Pinkl and Cohen (2022) proposed a VR action observation tool for rhythmic coordination training. The study explores three perspective options, including a prerecorded monoscopic spherical video scene, a first-person perspective scene, and a third option showing prerecorded arm and hand movements. The goal is to learn by experiencing the executed gestures of the rhythms in the first person and mimicking the play of the sticks or hands in the virtual scene or video. In their second work, Pinkl and Cohen (2023) provide an extension of their setup by introducing simultaneous feedback and multimodal cues to enhance the user’s immersion. This significantly extends their previously developed drumming practice tools, but without a user study it is difficult to assess the effectiveness of such a system in a practical teaching context.

One of the most difficult requirements of practicing musical skills is the student’s ability to self-assess their performance without feedback from a professional. Johnson et al. (2020) studied computer-assisted musical instrument tutoring (CAMIT) for MR, by developing MR:emin, an immersive MR music learning environment for the theremin, an electronic musical instrument controlled without physical contact. They conducted a user study with 30 participants using a NoVis environment with auditory feedback only, a NoImm environment, and an Imm environment with both visual and auditory feedback, the first using only a high-resolution display and the second using an HMD. While both NoImm and Imm environments with visual feedback showed more accurate performance during training, they actually resulted in a slightly lower percentage improvement in learning transfer. The researchers suggested that this was due to the addition of strong visual elements, which caused participants to rely more heavily on visual than auditory feedback. Post-test interviews confirmed this conjecture. Participants indicated that they relied more heavily on tuning the virtual hand position to the visual feedback than to the auditory feedback. Although this was not as clear in the UEQ, participants preferred the Imm environment and found it much more engaging. Even though the results of the study are more closely related to teaching instruments than rhythmic skills, we followed some of the important guidelines they mentioned that were applicable to our research objectives. We designed the tasks so that participants had to focus on auditory feedback rather than visual feedback. The visual cues served only as additional guidance during training and did not unnecessarily distract users with a stronger musical background.

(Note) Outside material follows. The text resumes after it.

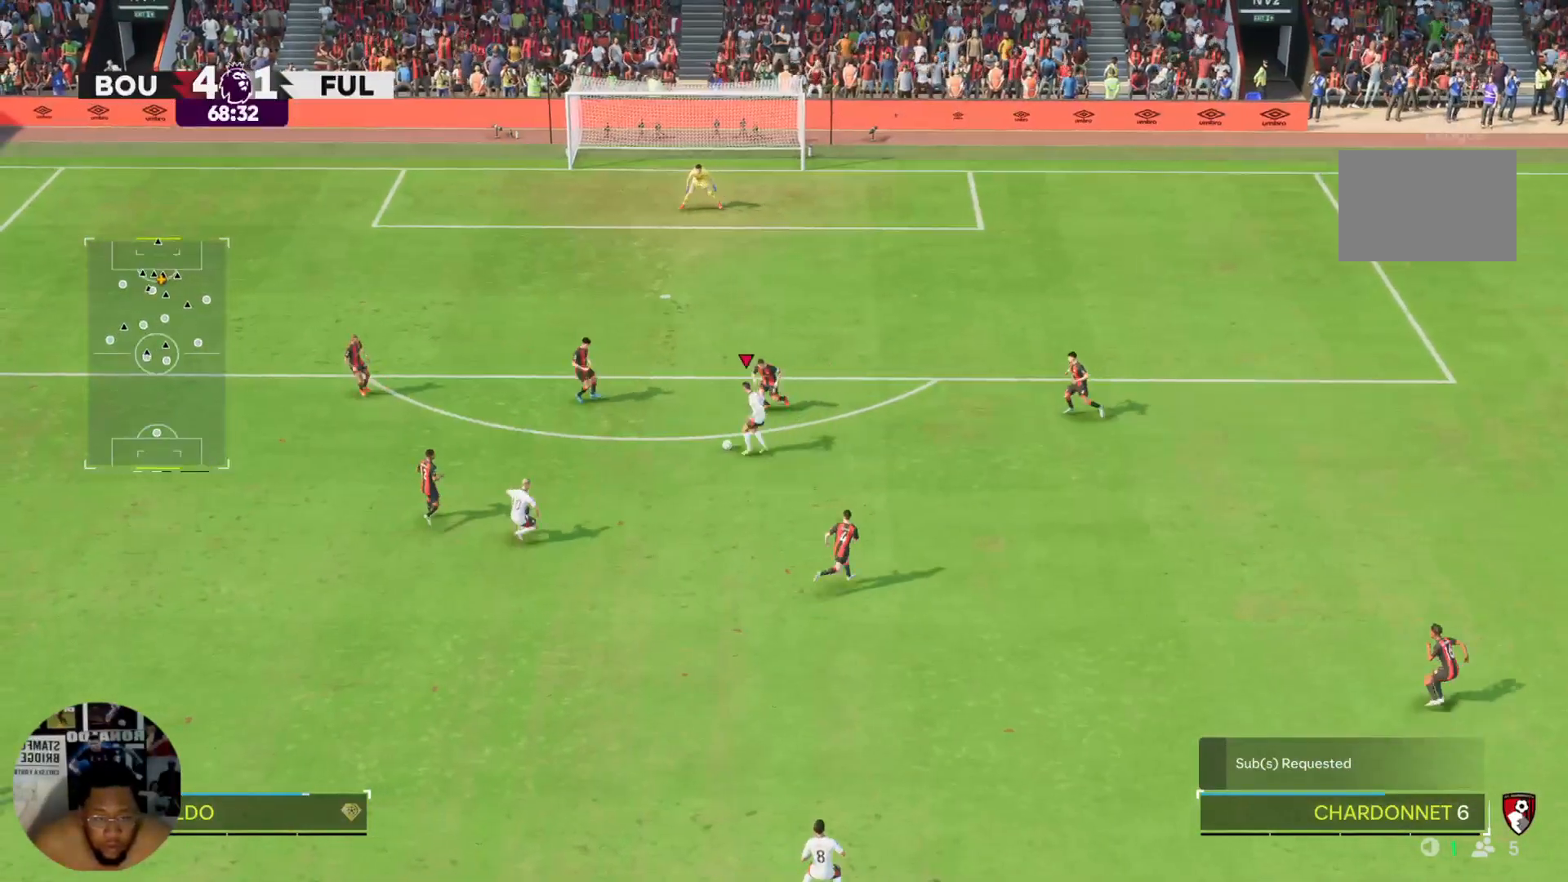
{"buttons": ["R2"], "left_stick": "up-right", "right_stick": "center", "events": [[100, "R2", "down"]]}
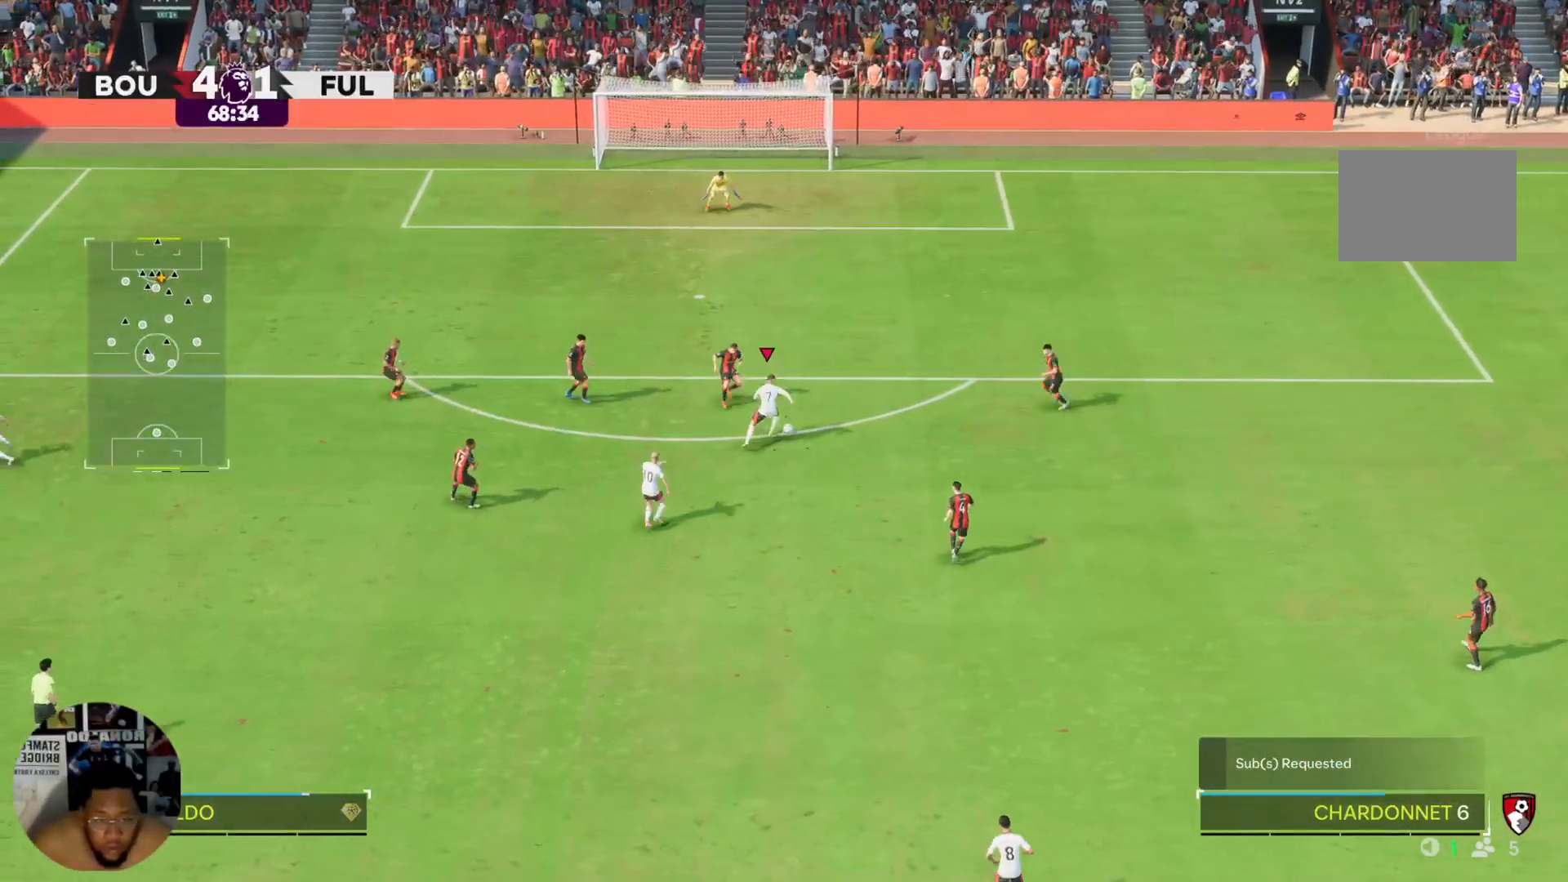
{"buttons": [], "left_stick": "left", "right_stick": "center", "events": [[334, "left_stick", "up"], [401, "R2", "up"], [468, "left_stick", "left"]]}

2.3 Assessing rhythmic skills and user experience

For any user study focusing on music learning and education it is important to choose an appropriate method to asses musical skill in participants. Although an individual’s formal or informal musical training provides some insight, it does not adequately cover differences in innate abilities among musically untrained participants. In 2012, Law and Zentner (2012) proposed a new test to better measure musical perceptual skills, called the Profile of Music Perception Skills (PROMS), which covers several domains: tonal, temporal, qualitative, and dynamic. They validated their test battery against the established tests of Gordon’s Advanced Measures of Music and Musical Aptitude Profile with a user study involving 56 listeners, and evaluated a short version of the test in an independent study by Kunert et al. (2016). In subsequent years, the same group of researchers also developed shorter versions of the test battery in the form of the Short-PROMS and the Mini-PROMS (Zentner and Strauss 2017). For the purpose of this study, it was important to focus only on rhythmic skills, so we decided to use a recently introduced version of the PROMS test, called the Tapping-PROMS (Georgi et al. 2023). In it, the researchers presented a standardized rhythm tapping test that includes test items of varying complexity by using the rhythm and tempo subtests of the PROMS test battery. They validated their approach by developing a publicly available Python application and administering the tapping test to 40 participants. We used their application in our conducted user study as part of the pre-test and post-test.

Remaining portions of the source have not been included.